In conclusion, the present findings suggest that public health policies
for control of typhoid and paratyphoid fever in Jakarta should focus on hygiene
education as well as monitoring of the street-food trade, although such strategies
would have to be tested in intervention trials to prove their value. First,
instruction on proper handwashing hygiene using soap could reduce the overall
incidence of infectious diseases in Jakarta and especially preclude transmission
of typhoid fever among contacts of cases. Second, prevention of bacterial
contamination of street food and ice cubes could contribute to containment
of enteric fever, paratyphoid in particular. Follow-up of enteric fever cases,
especially among food vendors, should be prioritized to reduce the role of
transient or chronic carriers in the foodborne transmission.
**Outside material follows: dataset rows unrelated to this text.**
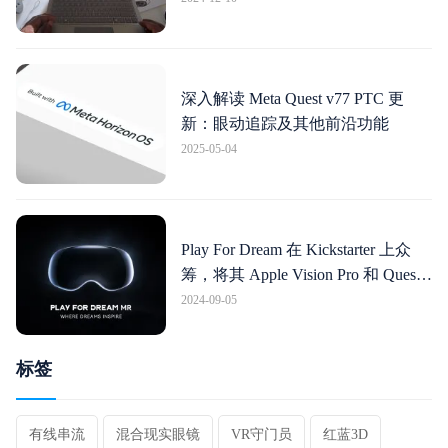
深入解读 Meta Quest v77 PTC 更
新：眼动追踪及其他前沿功能
2025-05-04
Play For Dream 在 Kickstarter 上众
筹，将其 Apple Vision Pro 和 Quest
Pro 跨界产品推向欧美
2024-09-05
标签
有线串流
混合现实眼镜
VR守门员
红蓝3D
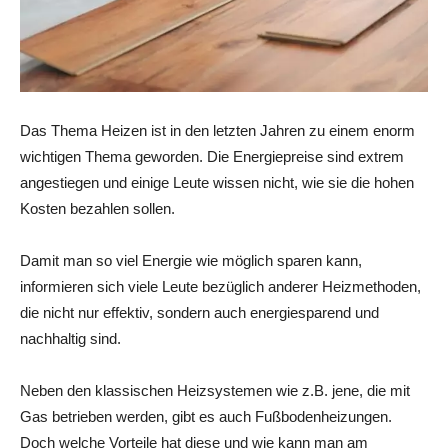
Das Thema Heizen ist in den letzten Jahren zu einem enorm
wichtigen Thema geworden. Die Energiepreise sind extrem
angestiegen und einige Leute wissen nicht, wie sie die hohen
Kosten bezahlen sollen.
Damit man so viel Energie wie möglich sparen kann,
informieren sich viele Leute bezüglich anderer Heizmethoden,
die nicht nur effektiv, sondern auch energiesparend und
nachhaltig sind.
Neben den klassischen Heizsystemen wie z.B. jene, die mit
Gas betrieben werden, gibt es auch Fußbodenheizungen.
Doch welche Vorteile hat diese und wie kann man am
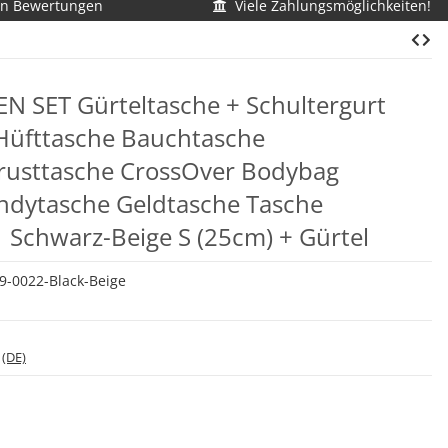
en Bewertungen
Viele Zahlungsmöglichkeiten!
EN SET Gürteltasche + Schultergurt
Hüfttasche Bauchtasche
usttasche CrossOver Bodybag
ndytasche Geldtasche Tasche
 Schwarz-Beige S (25cm) + Gürtel
-0022-Black-Beige
*
(DE)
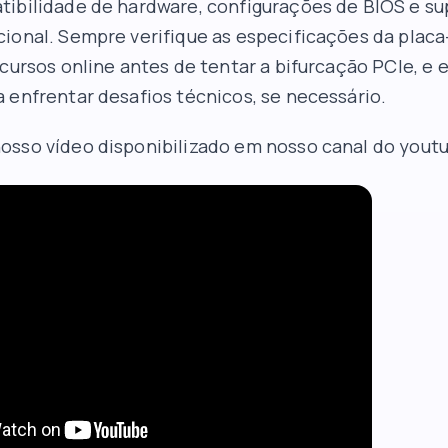
ibilidade de hardware, configurações de BIOS e su
ional. Sempre verifique as especificações da plac
ecursos online antes de tentar a bifurcação PCIe, e 
 enfrentar desafios técnicos, se necessário.
osso vídeo disponibilizado em nosso
canal do yout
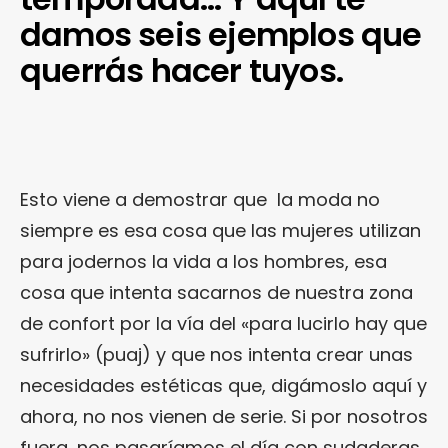
damos seis ejemplos que
querrás hacer tuyos.
Esto viene a demostrar que la moda no
siempre es esa cosa que las mujeres utilizan
para jodernos la vida a los hombres, esa
cosa que intenta sacarnos de nuestra zona
de confort por la vía del «para lucirlo hay que
sufrirlo» (puaj) y que nos intenta crear unas
necesidades estéticas que, digámoslo aquí y
ahora, no nos vienen de serie. Si por nosotros
fuera, nos pasaríamos el día con sudaderas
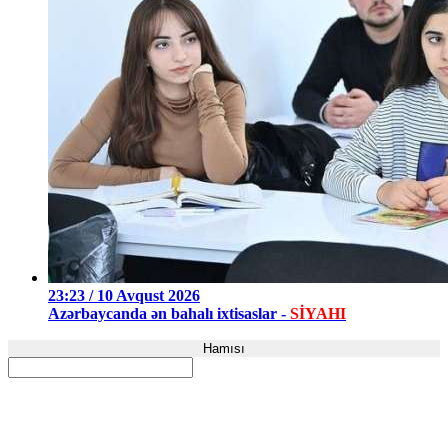
23:23 / 10 Avqust 2026
Azərbaycanda ən bahalı ixtisaslar -
SİYAHI
Hamısı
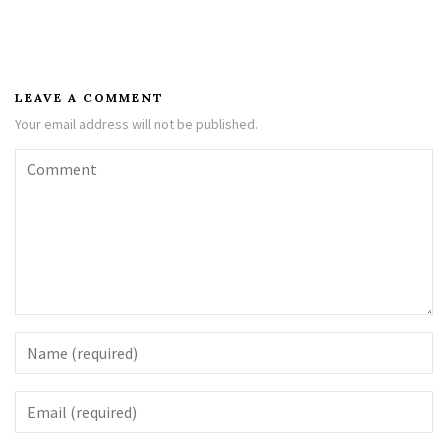
LEAVE A COMMENT
Your email address will not be published.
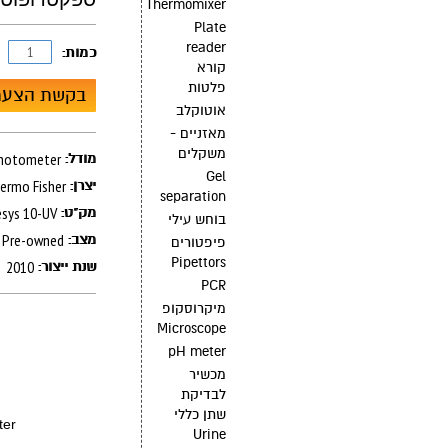
Thermomixer
Plate
reader
כמות:
קורא
פלטות
בקשת הצעת
אוטוקלב
מאזניים -
משקלים
ספקטרופוטומטר r
מודל:
Gel
ermo Fisher
יצרן:
separation
sys 10-UV
מק"ט:
בוחש עילי
Pre-owned
מצב:
פיפטורים
Pipettors
2010
שנת ייצור:
PCR
מיקרוסקופ
Microscope
pH meter
מכשיר
לבדיקת
שתן כללי
ter
Urine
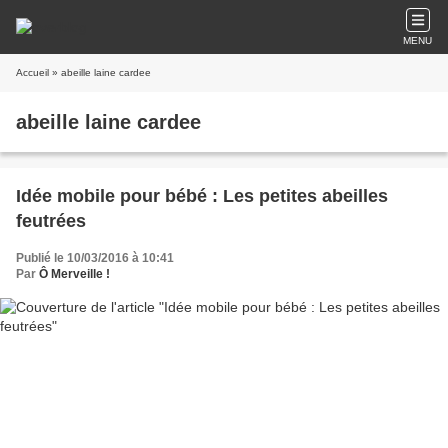
MENU
Accueil
» abeille laine cardee
abeille laine cardee
Idée mobile pour bébé : Les petites abeilles
feutrées
Publié le 10/03/2016 à 10:41
Par
Ô Merveille !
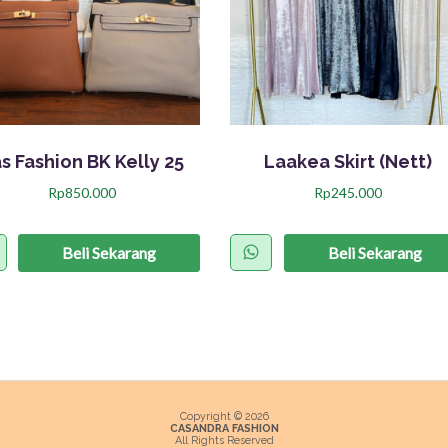
s Fashion BK Kelly 25
Laakea Skirt (Nett)
Rp
850.000
Rp
245.000
P
r
Beli Sekarang
Beli Sekarang
o
d
u
k
i
n
Copyright © 2026
CASANDRA FASHION
All Rights Reserved
i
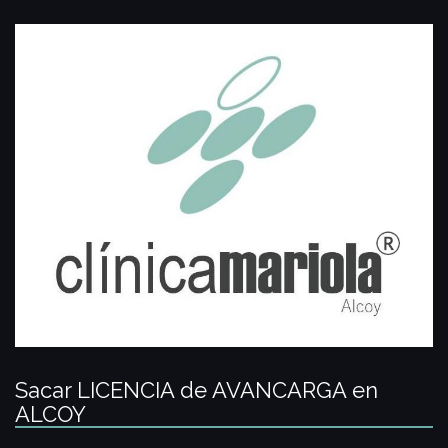
Sacar LICENCIA de AVANCARGA en
ALCOY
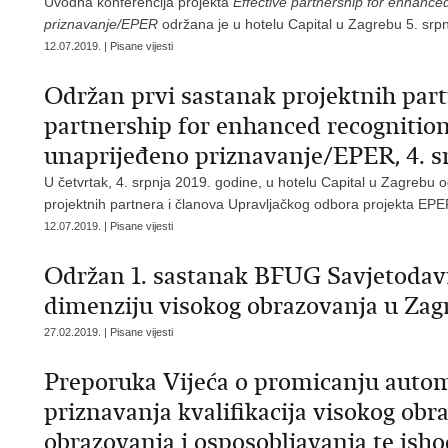
Uvodna konferencija projekta
Effective partnership for enhance
priznavanje/EPER
održana je u hotelu Capital u Zagrebu 5. srp
12.07.2019. | Pisane vijesti
Održan prvi sastanak projektnih part
partnership for enhanced recognition
unaprijeđeno priznavanje/EPER, 4. s
U četvrtak, 4. srpnja 2019. godine, u hotelu Capital u Zagrebu o
projektnih partnera i članova Upravljačkog odbora projekta EPE
12.07.2019. | Pisane vijesti
Održan 1. sastanak BFUG Savjetodavn
dimenziju visokog obrazovanja u Zag
27.02.2019. | Pisane vijesti
Preporuka Vijeća o promicanju auto
priznavanja kvalifikacija visokog obr
obrazovanja i osposobljavanja te isho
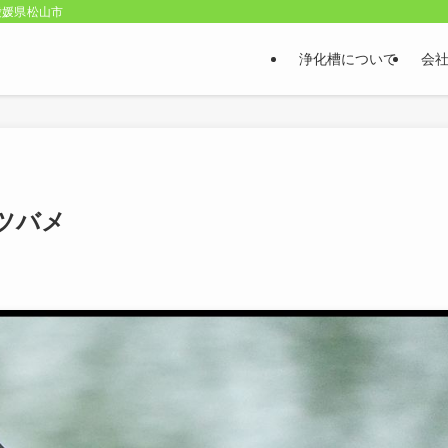
愛媛県松山市
浄化槽について
会
ツバメ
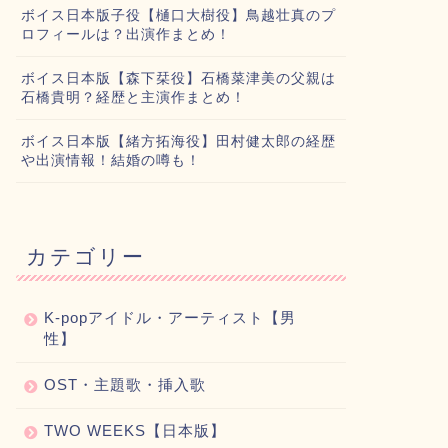
ボイス日本版子役【樋口大樹役】鳥越壮真のプ
ロフィールは？出演作まとめ！
ボイス日本版【森下栞役】石橋菜津美の父親は
石橋貴明？経歴と主演作まとめ！
ボイス日本版【緒方拓海役】田村健太郎の経歴
や出演情報！結婚の噂も！
カテゴリー
K-popアイドル・アーティスト【男
性】
OST・主題歌・挿入歌
TWO WEEKS【日本版】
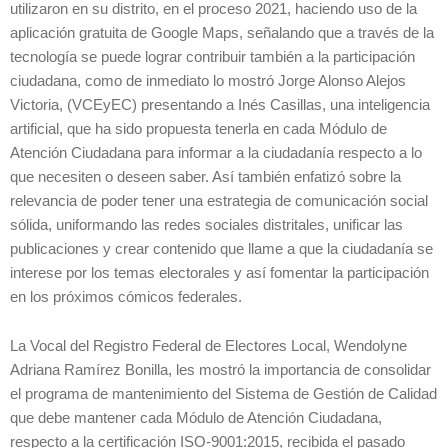
utilizaron en su distrito, en el proceso 2021, haciendo uso de la
aplicación gratuita de Google Maps, señalando que a través de la
tecnología se puede lograr contribuir también a la participación
ciudadana, como de inmediato lo mostró Jorge Alonso Alejos
Victoria, (VCEyEC) presentando a Inés Casillas, una inteligencia
artificial, que ha sido propuesta tenerla en cada Módulo de
Atención Ciudadana para informar a la ciudadanía respecto a lo
que necesiten o deseen saber. Así también enfatizó sobre la
relevancia de poder tener una estrategia de comunicación social
sólida, uniformando las redes sociales distritales, unificar las
publicaciones y crear contenido que llame a que la ciudadanía se
interese por los temas electorales y así fomentar la participación
en los próximos cómicos federales.
La Vocal del Registro Federal de Electores Local, Wendolyne
Adriana Ramírez Bonilla, les mostró la importancia de consolidar
el programa de mantenimiento del Sistema de Gestión de Calidad
que debe mantener cada Módulo de Atención Ciudadana,
respecto a la certificación ISO-9001:2015, recibida el pasado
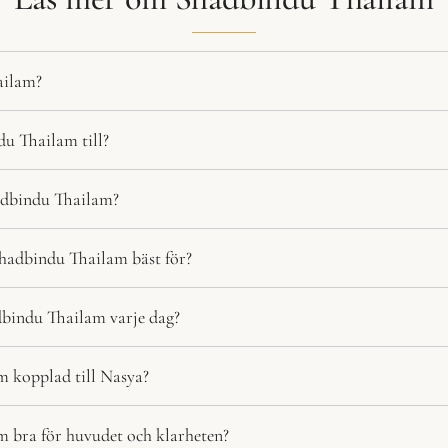
ailam?
u Thailam till?
adbindu Thailam?
Shadbindu Thailam bäst för?
bindu Thailam varje dag?
 kopplad till Nasya?
 bra för huvudet och klarheten?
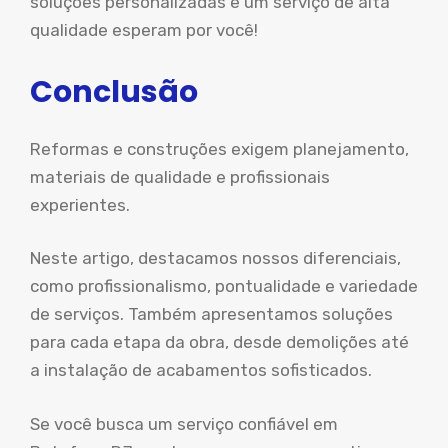
soluções personalizadas e um serviço de alta
qualidade esperam por você!
Conclusão
Reformas e construções exigem planejamento,
materiais de qualidade e profissionais
experientes.
Neste artigo, destacamos nossos diferenciais,
como profissionalismo, pontualidade e variedade
de serviços. Também apresentamos soluções
para cada etapa da obra, desde demolições até
a instalação de acabamentos sofisticados.
Se você busca um serviço confiável em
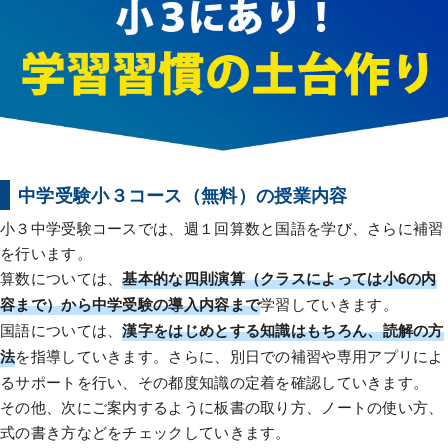
中学受験小３コース（無料）の授業内容
小３中学受験コースでは、週１回算数と国語を学び、さらに補習
を行います。
算数については、
基本的な四則演算（クラスによっては小6の内
容まで）から中学受験の導入内容まで
学習していきます。
国語については、
漢字をはじめとする知識はもちろん、読解の方
法
を指導していきます。さらに、別日での補習や専用アプリによ
るサポートを行い、その都度知識の定着を確認していきます。
その他、次にご案内するように板書の取り方、ノートの使い方、
式の書き方などをチェックしていきます。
If vaccination were to be considered as a means of controlling typhoid,
an individualized approach rather than mass vaccination (ie, targeted vaccination
of young household contacts of cases) may be a cost-effective approach when
public health resources are scarce.32 But,
because of the increasing incidence of paratyphoid fever in Jakarta, as well
as readily available antibiotic treatment and the potentially effective intervention
of education to increase appropriate handwashing, mass immunization programs
for typhoid fever in Jakarta may not be appropriate at this time.